# Problem details
Return the part of the listing that opens with the line containing "Shown below are" and runs through the end of the listing, reproducing those lines exactly, both ends included. Leave the pictures out of your answer.
(Provided data Opens)
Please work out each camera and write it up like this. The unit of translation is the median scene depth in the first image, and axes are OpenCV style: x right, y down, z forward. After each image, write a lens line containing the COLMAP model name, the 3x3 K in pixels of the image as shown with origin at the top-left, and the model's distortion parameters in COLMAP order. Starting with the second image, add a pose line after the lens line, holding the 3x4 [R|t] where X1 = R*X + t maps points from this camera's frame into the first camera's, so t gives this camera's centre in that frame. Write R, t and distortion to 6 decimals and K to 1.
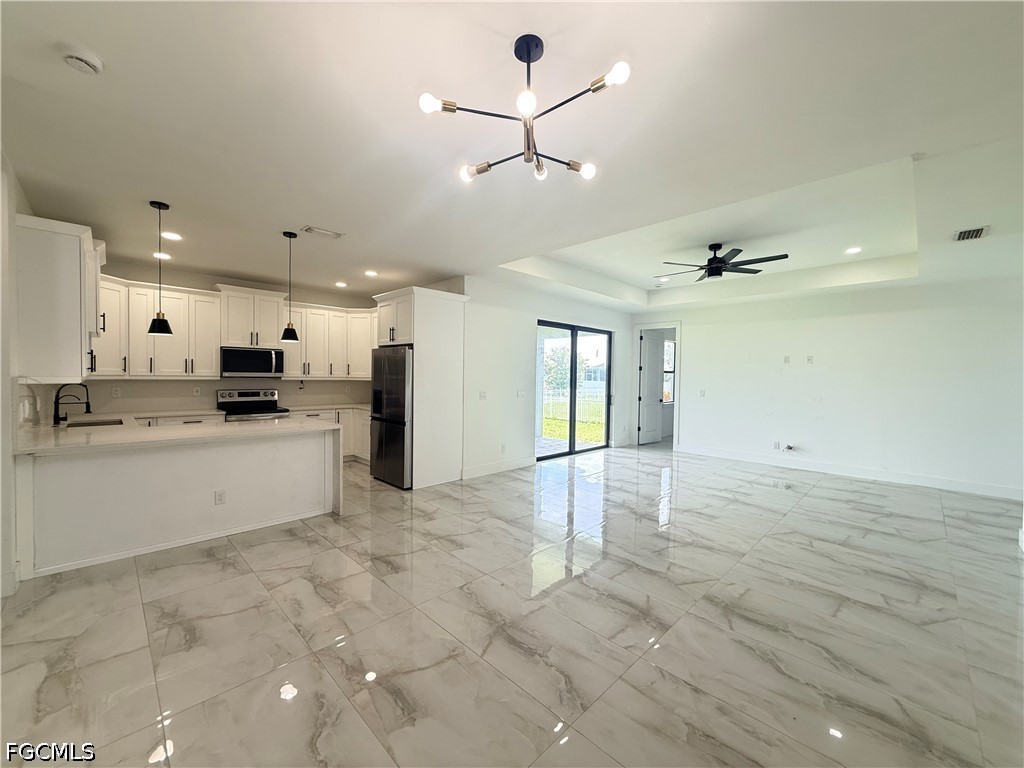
lens RADIAL K [[410.2, 0, 512.6], [0, 410.2, 382.3], [0, 0, 1]] dist [-0.002773, 0.001782]
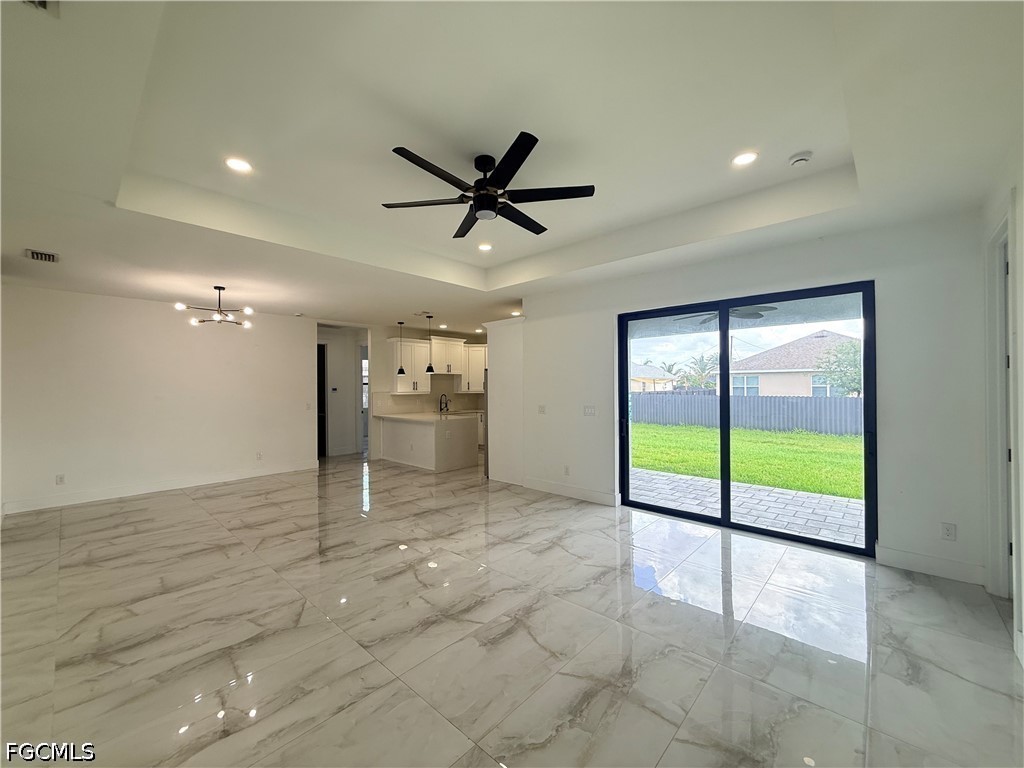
lens RADIAL K [[410.2, 0, 518.0], [0, 410.2, 398.2], [0, 0, 1]] dist [-0.002773, 0.001782]
pose [[0.047309, 0.015612, -0.998758, 1.014228], [-0.007035, 0.999858, 0.015296, -0.013393], [0.998856, 0.006303, 0.047412, 0.984519]]
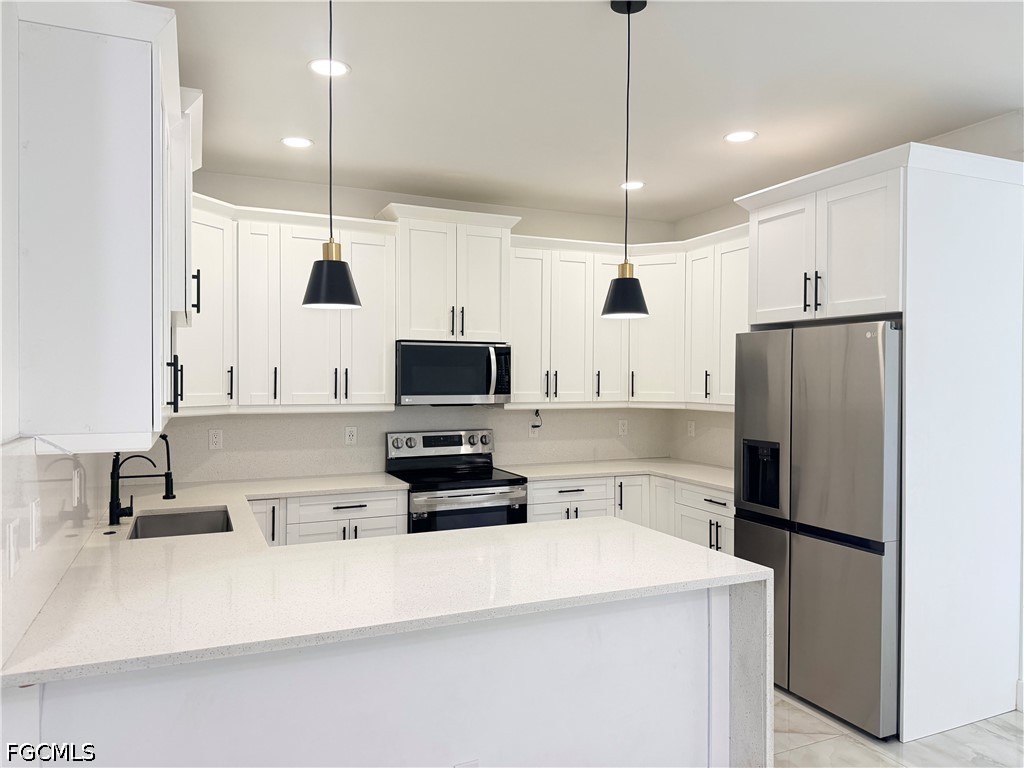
lens RADIAL K [[718.3, 0, 518.3], [0, 718.3, 378.8], [0, 0, 1]] dist [0.056939, -0.062430]
pose [[0.935367, -0.012184, -0.353470, -0.312068], [0.004873, 0.999756, -0.021567, -0.026365], [0.353646, 0.018450, 0.935197, 0.306538]]
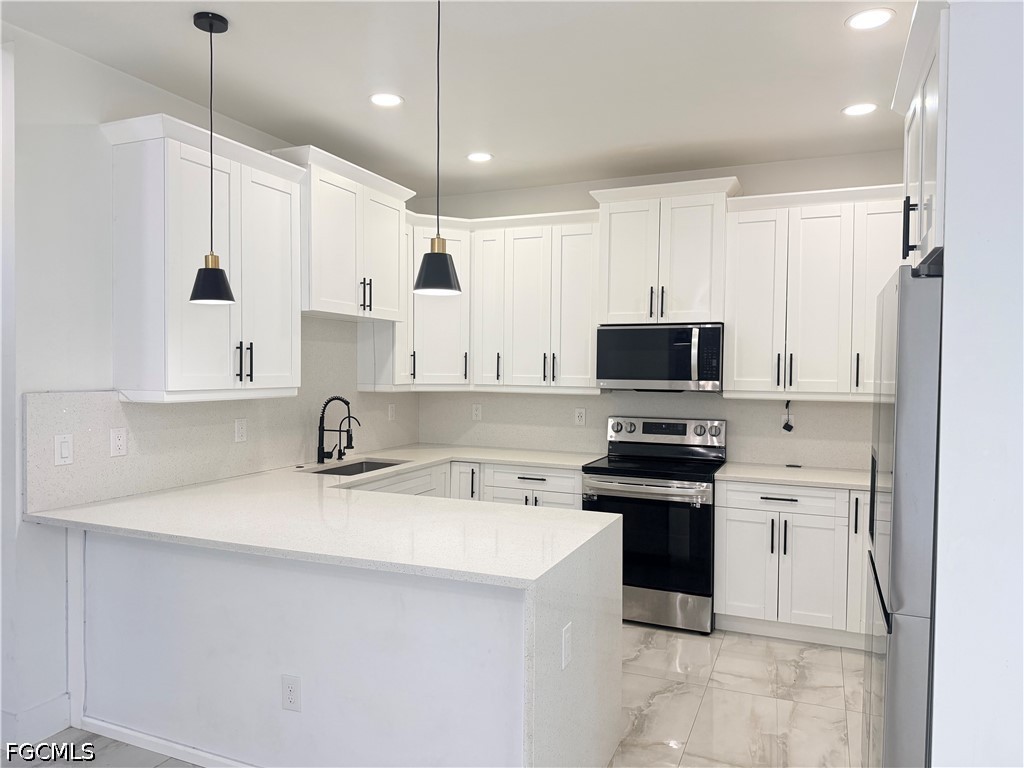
lens RADIAL K [[718.3, 0, 509.1], [0, 718.3, 386.1], [0, 0, 1]] dist [0.056939, -0.062430]
pose [[0.365292, 0.015611, -0.930762, 0.019698], [-0.020040, 0.999760, 0.008903, -0.022898], [0.930677, 0.015400, 0.365517, 0.632442]]
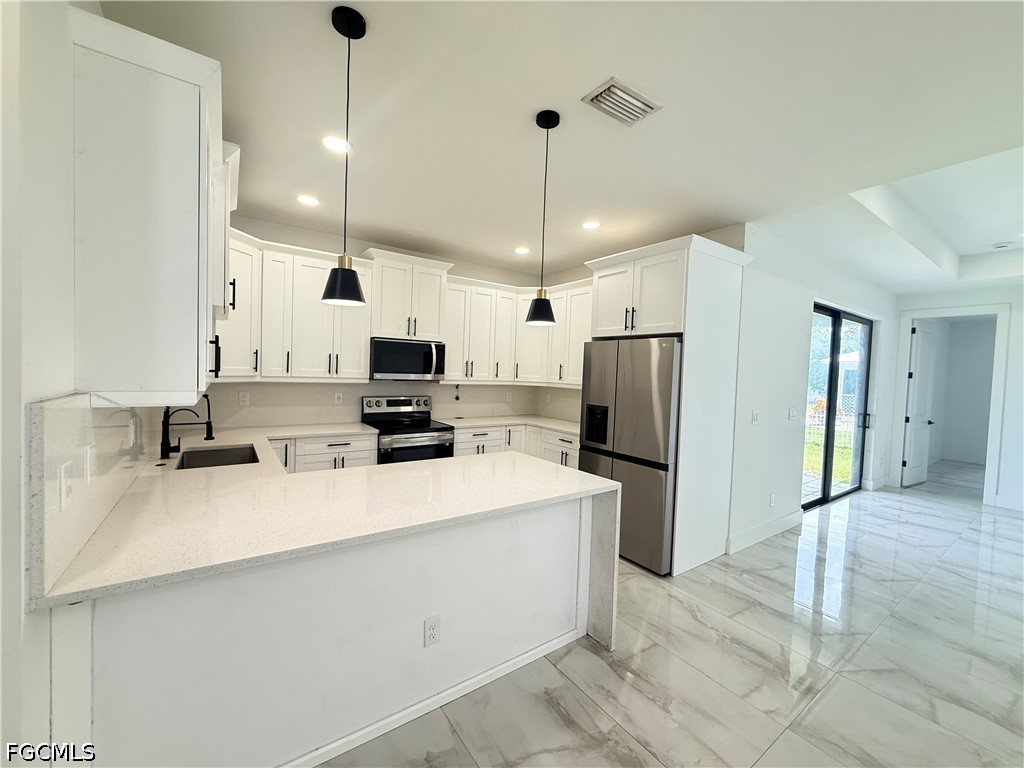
lens RADIAL K [[410.2, 0, 511.1], [0, 410.2, 381.7], [0, 0, 1]] dist [-0.002773, 0.001782]
pose [[0.985091, 0.024006, -0.170349, -0.365550], [-0.023089, 0.999706, 0.007362, -0.021298], [0.170476, -0.003319, 0.985356, 0.354077]]
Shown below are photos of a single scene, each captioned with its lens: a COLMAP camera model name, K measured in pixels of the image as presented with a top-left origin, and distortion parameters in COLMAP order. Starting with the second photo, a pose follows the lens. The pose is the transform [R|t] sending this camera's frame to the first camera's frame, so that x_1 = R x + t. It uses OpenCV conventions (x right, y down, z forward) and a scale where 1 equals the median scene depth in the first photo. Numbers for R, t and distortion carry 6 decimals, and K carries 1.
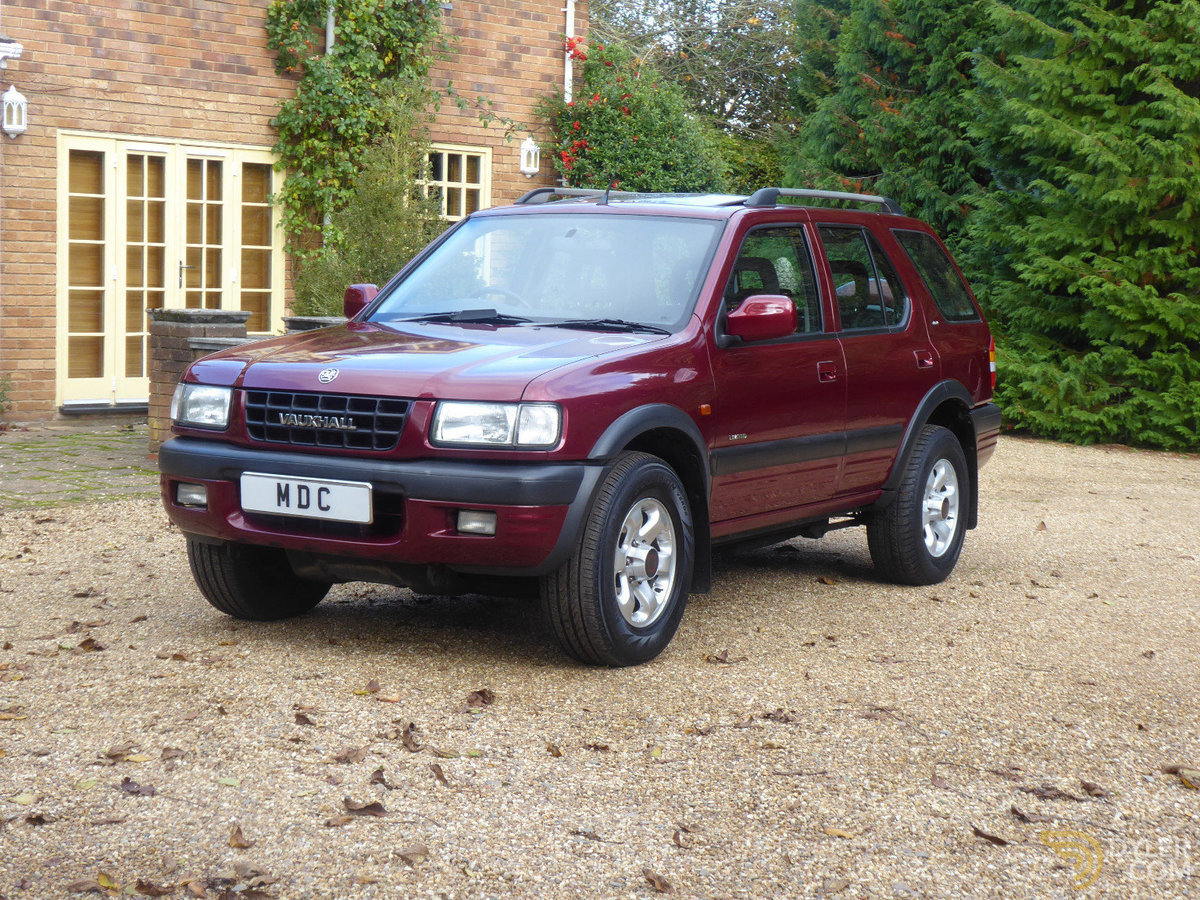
lens RADIAL K [[2071.4, 0, 600.0], [0, 2071.4, 450.0], [0, 0, 1]] dist [0.120046, -0.031734]
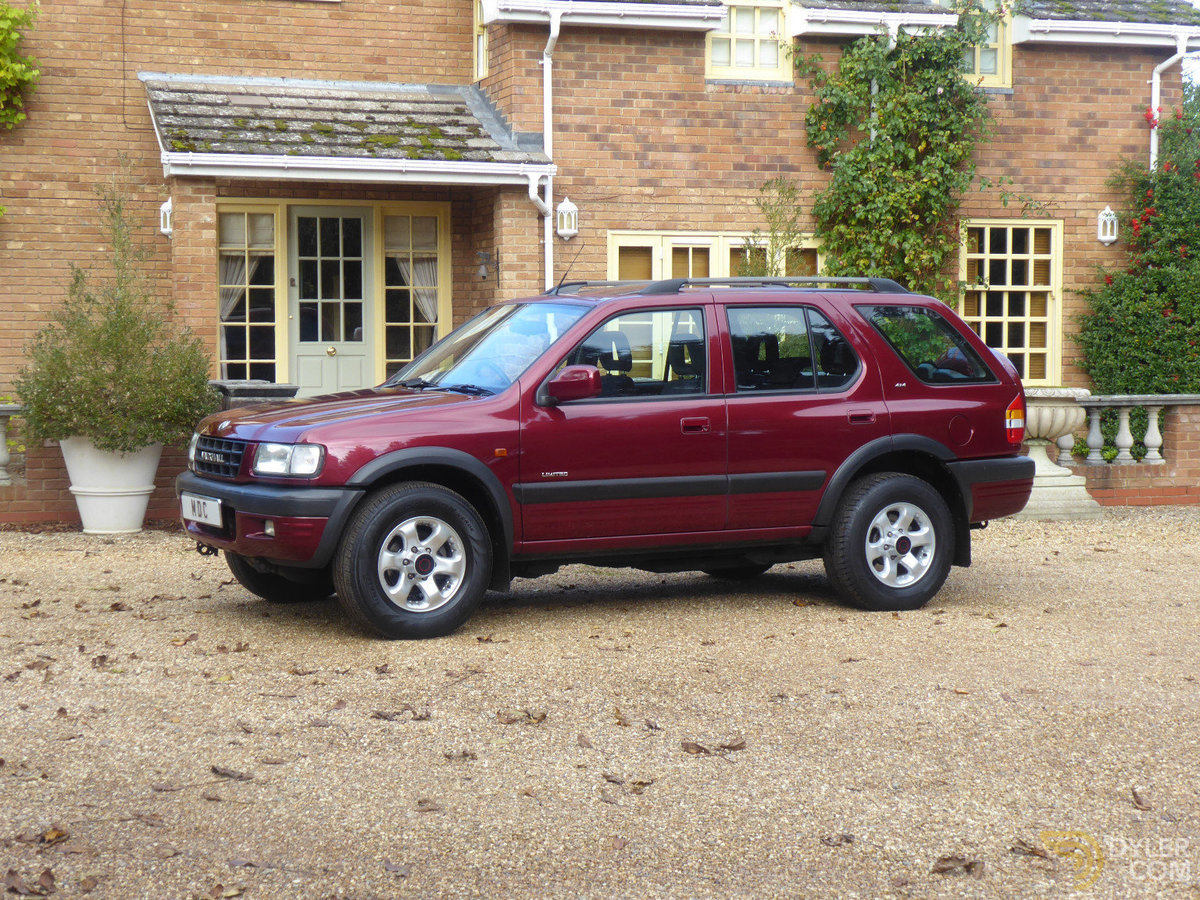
lens RADIAL K [[2147.0, 0, 632.8], [0, 2147.0, 452.0], [0, 0, 1]] dist [0.193394, -0.375535]
pose [[0.872727, 0.006713, -0.488162, 0.340838], [-0.022279, 0.999411, -0.026086, 0.006104], [0.487700, 0.033641, 0.872363, -0.066484]]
(Provided data Closes)
# Written reply
Shown below are photos of a single scene, each captioned with its lens: a COLMAP camera model name, K measured in pixels of the image as presented with a top-left origin, and distortion parameters in COLMAP order. Starting with the second photo, a pose follows the lens. The pose is the transform [R|t] sending this camera's frame to the first camera's frame, so that x_1 = R x + t. It uses OpenCV conventions (x right, y down, z forward) and a scale where 1 equals the median scene depth in the first photo. Numbers for R, t and distortion carry 6 decimals, and K carries 1.
lens RADIAL K [[2071.4, 0, 600.0], [0, 2071.4, 450.0], [0, 0, 1]] dist [0.120046, -0.031734]
lens RADIAL K [[2147.0, 0, 632.8], [0, 2147.0, 452.0], [0, 0, 1]] dist [0.193394, -0.375535]
pose [[0.872727, 0.006713, -0.488162, 0.340838], [-0.022279, 0.999411, -0.026086, 0.006104], [0.487700, 0.033641, 0.872363, -0.066484]]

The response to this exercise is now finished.